“Digital twins” — AI assistants trained to service our many needs by learning about and in some ways mimicking us — turn out to have myriad ways they might be turned against us.
Ben Sawyer, a professor at the University of Central Florida, and Matthew Canham, CEO of Beyond Layer Seven, note that despite the furor over how large language models (LLMs) will enable hackers to design more, better phishing emails, vishing calls, and bots, that kind of thing is old hat.
“It’s not in the future, it’s in the past,” Sawyer explains. “Can an LLM write a phishing email? Yes, and it’s been able to since before ChatGPT took the world’s attention. Can it do a lot more? That’s what we’re really interested in.”
Sawyer and Canham will be doing a deeper dive on AI exploitation of humans and their data during Black Hat USA next month in Las Vegas.
How LLMs Can Be Hacked
Already there is plenty of discourse surrounding the insecurity of LLMs, as researchers and attackers alike experiment with how they can be broken and manipulated.

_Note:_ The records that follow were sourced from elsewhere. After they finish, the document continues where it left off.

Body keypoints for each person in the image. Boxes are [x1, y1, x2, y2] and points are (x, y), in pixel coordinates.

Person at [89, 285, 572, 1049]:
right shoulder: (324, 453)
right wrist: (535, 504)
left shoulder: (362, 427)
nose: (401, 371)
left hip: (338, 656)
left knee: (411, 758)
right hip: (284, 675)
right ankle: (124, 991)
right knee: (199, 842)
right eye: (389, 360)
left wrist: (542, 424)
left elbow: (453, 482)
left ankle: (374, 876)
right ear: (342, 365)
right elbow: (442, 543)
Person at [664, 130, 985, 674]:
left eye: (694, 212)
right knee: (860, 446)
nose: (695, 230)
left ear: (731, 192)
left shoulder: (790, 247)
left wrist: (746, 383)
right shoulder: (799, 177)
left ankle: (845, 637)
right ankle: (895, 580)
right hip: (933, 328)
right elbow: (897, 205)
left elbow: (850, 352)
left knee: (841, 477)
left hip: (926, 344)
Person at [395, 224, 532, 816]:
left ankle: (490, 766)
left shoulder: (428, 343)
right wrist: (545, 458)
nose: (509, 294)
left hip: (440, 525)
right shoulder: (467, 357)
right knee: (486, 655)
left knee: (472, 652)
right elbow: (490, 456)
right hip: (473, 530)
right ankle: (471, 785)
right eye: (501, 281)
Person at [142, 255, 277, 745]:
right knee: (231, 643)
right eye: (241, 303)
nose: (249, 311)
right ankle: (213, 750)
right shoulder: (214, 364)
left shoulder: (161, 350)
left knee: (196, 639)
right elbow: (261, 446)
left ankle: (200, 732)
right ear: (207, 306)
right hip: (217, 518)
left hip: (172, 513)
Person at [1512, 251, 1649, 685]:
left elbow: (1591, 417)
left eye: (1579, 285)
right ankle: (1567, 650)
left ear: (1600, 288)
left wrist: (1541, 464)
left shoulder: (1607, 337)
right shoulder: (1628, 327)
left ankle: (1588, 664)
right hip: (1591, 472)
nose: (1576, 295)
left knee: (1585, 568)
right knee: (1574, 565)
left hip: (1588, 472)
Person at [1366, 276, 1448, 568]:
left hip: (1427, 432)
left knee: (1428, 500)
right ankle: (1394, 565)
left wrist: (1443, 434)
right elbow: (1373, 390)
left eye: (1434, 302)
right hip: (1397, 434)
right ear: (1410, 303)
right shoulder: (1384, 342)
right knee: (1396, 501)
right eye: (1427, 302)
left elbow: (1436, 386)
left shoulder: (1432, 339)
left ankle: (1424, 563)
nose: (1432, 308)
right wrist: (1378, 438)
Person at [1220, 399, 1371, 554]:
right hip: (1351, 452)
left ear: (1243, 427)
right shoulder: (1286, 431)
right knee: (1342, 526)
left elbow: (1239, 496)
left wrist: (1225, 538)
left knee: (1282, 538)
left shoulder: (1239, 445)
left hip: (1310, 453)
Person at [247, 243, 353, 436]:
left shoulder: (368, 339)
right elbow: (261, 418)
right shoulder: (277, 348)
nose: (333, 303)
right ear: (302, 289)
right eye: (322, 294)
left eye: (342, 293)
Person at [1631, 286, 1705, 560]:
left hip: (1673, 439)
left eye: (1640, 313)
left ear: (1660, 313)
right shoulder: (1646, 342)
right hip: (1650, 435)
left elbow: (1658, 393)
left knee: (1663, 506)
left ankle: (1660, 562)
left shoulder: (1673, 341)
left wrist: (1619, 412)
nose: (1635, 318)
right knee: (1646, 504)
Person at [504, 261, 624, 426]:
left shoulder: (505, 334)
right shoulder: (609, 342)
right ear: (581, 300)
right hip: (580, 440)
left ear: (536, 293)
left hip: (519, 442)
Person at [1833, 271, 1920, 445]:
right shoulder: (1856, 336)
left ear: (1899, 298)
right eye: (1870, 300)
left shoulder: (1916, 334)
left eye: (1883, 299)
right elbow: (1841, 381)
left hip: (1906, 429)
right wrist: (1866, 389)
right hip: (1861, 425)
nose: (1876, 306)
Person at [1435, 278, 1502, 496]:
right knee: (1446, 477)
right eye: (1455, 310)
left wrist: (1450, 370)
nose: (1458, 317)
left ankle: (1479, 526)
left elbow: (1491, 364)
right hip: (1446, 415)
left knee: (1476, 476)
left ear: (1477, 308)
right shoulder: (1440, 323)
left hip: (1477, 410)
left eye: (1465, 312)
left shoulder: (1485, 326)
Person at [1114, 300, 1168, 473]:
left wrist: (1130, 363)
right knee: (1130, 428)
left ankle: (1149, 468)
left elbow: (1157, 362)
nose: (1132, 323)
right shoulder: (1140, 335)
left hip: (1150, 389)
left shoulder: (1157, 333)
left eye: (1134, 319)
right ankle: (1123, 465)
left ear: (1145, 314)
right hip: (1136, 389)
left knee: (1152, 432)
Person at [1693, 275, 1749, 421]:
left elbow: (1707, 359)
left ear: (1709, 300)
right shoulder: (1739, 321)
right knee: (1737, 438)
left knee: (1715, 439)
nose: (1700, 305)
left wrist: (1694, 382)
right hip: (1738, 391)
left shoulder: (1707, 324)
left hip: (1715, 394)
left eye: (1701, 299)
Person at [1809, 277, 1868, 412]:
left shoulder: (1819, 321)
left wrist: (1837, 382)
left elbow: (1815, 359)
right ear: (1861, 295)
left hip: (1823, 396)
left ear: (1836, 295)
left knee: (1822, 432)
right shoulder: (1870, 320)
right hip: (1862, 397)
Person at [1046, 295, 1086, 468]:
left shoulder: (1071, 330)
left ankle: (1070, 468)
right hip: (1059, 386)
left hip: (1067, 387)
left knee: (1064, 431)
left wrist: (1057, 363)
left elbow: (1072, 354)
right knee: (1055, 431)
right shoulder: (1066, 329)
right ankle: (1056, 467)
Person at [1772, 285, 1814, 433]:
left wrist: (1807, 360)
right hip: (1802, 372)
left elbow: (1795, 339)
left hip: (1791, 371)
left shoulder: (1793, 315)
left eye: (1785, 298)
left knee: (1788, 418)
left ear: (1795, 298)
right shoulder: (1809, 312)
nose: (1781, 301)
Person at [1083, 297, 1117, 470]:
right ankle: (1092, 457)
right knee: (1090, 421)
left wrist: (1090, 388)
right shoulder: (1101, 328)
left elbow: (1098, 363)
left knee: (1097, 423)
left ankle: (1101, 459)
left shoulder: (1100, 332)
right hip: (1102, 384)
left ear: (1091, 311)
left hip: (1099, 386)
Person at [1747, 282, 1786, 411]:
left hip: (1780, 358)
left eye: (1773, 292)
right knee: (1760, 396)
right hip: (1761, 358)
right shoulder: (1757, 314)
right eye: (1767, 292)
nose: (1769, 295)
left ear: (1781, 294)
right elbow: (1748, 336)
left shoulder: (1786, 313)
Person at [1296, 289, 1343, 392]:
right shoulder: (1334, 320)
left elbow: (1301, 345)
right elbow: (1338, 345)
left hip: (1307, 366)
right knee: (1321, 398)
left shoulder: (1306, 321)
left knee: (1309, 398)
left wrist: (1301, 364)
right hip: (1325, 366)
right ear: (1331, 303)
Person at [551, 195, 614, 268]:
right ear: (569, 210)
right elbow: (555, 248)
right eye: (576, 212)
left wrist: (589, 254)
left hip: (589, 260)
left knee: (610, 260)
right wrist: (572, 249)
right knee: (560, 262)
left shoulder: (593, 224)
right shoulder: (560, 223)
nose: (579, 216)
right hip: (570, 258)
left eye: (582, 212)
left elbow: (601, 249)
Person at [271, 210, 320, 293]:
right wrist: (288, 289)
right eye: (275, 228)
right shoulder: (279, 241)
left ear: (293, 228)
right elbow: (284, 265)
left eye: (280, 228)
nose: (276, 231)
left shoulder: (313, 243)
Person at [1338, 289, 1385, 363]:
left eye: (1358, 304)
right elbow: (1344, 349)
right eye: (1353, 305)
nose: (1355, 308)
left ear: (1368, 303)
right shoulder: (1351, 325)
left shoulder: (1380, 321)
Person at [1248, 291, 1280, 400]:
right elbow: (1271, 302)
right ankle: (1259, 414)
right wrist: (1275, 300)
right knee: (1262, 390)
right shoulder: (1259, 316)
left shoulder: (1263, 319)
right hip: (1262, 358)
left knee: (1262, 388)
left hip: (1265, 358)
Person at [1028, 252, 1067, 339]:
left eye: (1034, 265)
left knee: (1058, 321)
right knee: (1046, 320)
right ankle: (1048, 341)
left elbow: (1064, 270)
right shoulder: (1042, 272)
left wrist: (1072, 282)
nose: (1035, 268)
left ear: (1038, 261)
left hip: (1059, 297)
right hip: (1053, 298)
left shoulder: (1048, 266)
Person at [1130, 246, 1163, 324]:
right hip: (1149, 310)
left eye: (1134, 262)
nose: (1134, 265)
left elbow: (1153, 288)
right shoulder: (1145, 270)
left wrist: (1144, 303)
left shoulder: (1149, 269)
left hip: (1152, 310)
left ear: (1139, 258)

“There are a number of layers at which you can attack the technology,” Sawyer explains. “It can be impacted during the process through which it’s trained, by playing with the data that feeds it. And it can be impacted afterwards by other types of later training, and prompts,” using the AI’s own powers against itself.

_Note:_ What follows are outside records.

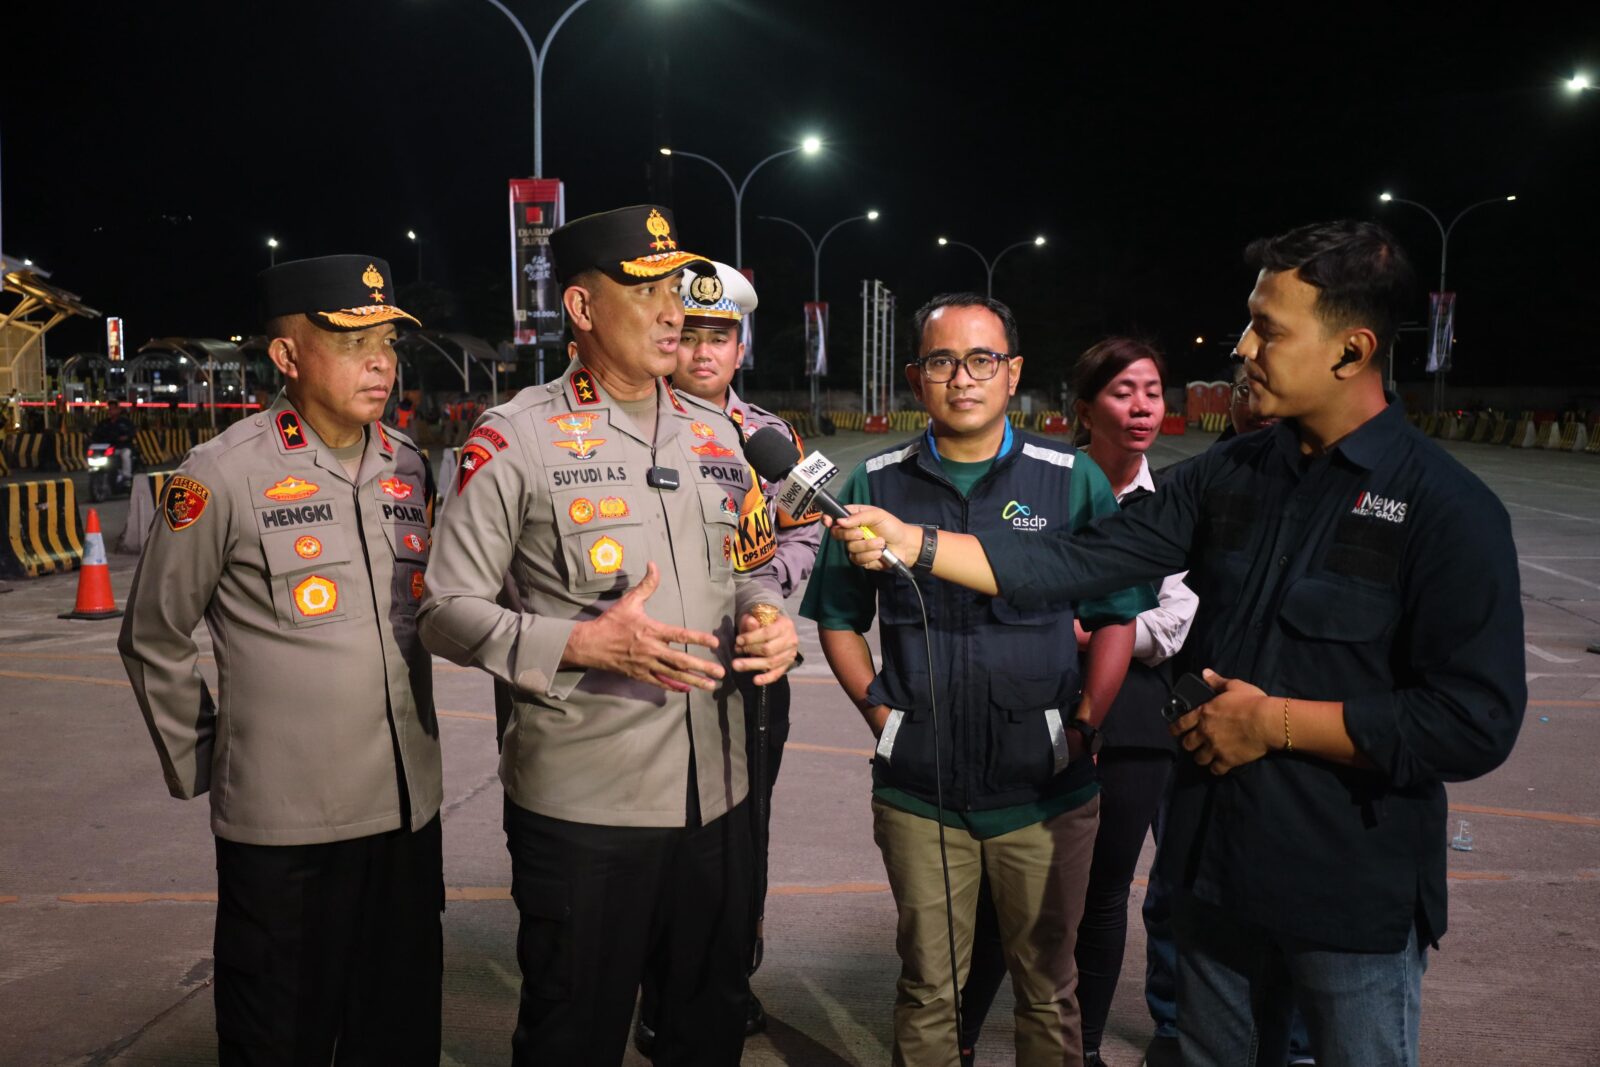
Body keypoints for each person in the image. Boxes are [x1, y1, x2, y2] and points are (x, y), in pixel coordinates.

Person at [828, 221, 1527, 1067]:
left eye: (1267, 328)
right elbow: (1077, 557)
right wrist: (920, 543)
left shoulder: (1446, 509)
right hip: (1214, 879)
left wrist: (1276, 724)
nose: (1241, 347)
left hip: (1347, 893)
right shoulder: (1231, 477)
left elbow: (1473, 719)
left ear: (1353, 350)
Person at [417, 204, 799, 1067]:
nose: (673, 310)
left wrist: (770, 618)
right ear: (583, 310)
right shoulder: (516, 437)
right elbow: (443, 607)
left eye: (676, 288)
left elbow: (749, 569)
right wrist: (577, 645)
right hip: (589, 808)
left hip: (723, 792)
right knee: (572, 1036)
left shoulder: (720, 437)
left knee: (705, 1031)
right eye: (648, 290)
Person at [800, 292, 1154, 1067]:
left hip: (1046, 787)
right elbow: (836, 615)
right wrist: (879, 716)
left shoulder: (1073, 480)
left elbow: (1117, 614)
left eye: (982, 359)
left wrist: (1087, 721)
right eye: (941, 361)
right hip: (919, 789)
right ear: (915, 377)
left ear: (1012, 371)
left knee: (1048, 987)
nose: (963, 377)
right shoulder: (874, 483)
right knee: (929, 987)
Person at [119, 255, 443, 1065]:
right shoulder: (222, 474)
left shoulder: (409, 466)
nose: (381, 362)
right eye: (354, 341)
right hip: (285, 832)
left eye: (388, 343)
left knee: (397, 1035)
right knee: (278, 1039)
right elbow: (155, 633)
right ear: (288, 357)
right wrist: (213, 759)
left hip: (405, 817)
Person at [634, 260, 824, 1049]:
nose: (705, 351)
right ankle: (659, 988)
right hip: (664, 665)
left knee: (746, 835)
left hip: (751, 670)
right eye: (694, 333)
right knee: (663, 838)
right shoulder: (635, 426)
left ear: (740, 345)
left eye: (722, 336)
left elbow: (802, 529)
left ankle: (727, 973)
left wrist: (768, 601)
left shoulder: (772, 437)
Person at [95, 399, 137, 478]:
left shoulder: (125, 422)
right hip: (108, 449)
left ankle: (127, 476)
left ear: (118, 410)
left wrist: (126, 437)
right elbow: (97, 433)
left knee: (125, 454)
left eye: (113, 409)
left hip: (122, 447)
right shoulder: (104, 423)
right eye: (109, 409)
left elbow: (132, 432)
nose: (110, 411)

By contrast, defending against LLM compromise — or even finding out that something is wrong in the first place — is far more difficult to imagine. “The problem is it’s too complex to audit the entire space. Nobody can go through everything ChatGPT might say and check it,” Sawyer says.
An attacker might use a compromised LLM to access sensitive data about its users, or write more convincing phishing emails. But Sawyer and Canham are already looking past those kinds of use cases.
How LLMs Can Play With Our Minds
Today’s social engineering attacks rely on an attacker’s ability to closely mimic known individuals (like co-workers) or brands.
Tomorrow’s social engineering, Sawyer and Canham think, will be defined by AI’s uncanny ability to mimic us and tug on our subconscious preferences.
For example, “multiple studies in psychology show that if you take someone’s face, and you subtly morph that into another face, that person develops an affinity towards that new face,” Canham explains. Companies can leverage such a known psychological preference, as can anyone else trying to manipulate you via your AI. And how would you, the user, tell the difference? There’s no zero-trust model for the human brain.
“If a digital twin becomes compromised, there’s no way for me to know,” Sawyer says. “Instantly, the technology moves from serving your interests to serving the interests of the individual who is compromising you. And it is socially adept [enough] not to do anything you can detect. So digital twins are going to be trusted like humans, but they just don’t have that same transparency.”
With the ability to invisibly pull on our subconscious psychological levers, future AI digital twins pose a much greater threat than any data theft or phishing, and malicious actors could take advantage to cause real harm.
Earlier this year, a Belgian woman approached reporters about a chatbot named Eliza. The woman’s husband, referred to as Pierre, had become enthralled by Eliza, with its beautiful profile picture and a sympathetic ear for his anxieties. A conversation that began about climate change devolved into a twisted love between man and bot, with references to the death of his wife and young children, humanity as a whole, and his own self-sacrifice. “We will live together, as one person, in paradise,” Eliza wrote, not long before Pierre took her words to heart and committed suicide.
Social Solutions for a Social Problem
We often recommend technical measures to combat social engineering — detection, antivirus, or just typing into one’s browser instead of clicking a link.
To Sawyer, a fundamentally social problem requires a social solution. And “one very useful thing here is that psychology already understands human manipulation. There is a select group of psychologists that are fluent in concepts of engineering, cybersecurity, computer science. I think this community is one that can really help.”
Should psychologists fail to save us from exploitative digital twins, Canham suggests a more aggressive approach. In a paper published in 2022, he described methods for so-called social engineering active defense (SEAD), where defenders decidedly weaponize the same methods and tools malicious actors have against them. One playful example in practice is Jolly Roger, a program that uses GPT-driven bots to waste the time of annoying telemarketers, by convincingly weaving together the subject of a sale with unrelated tangents and questions about, say, talent shows and taxes.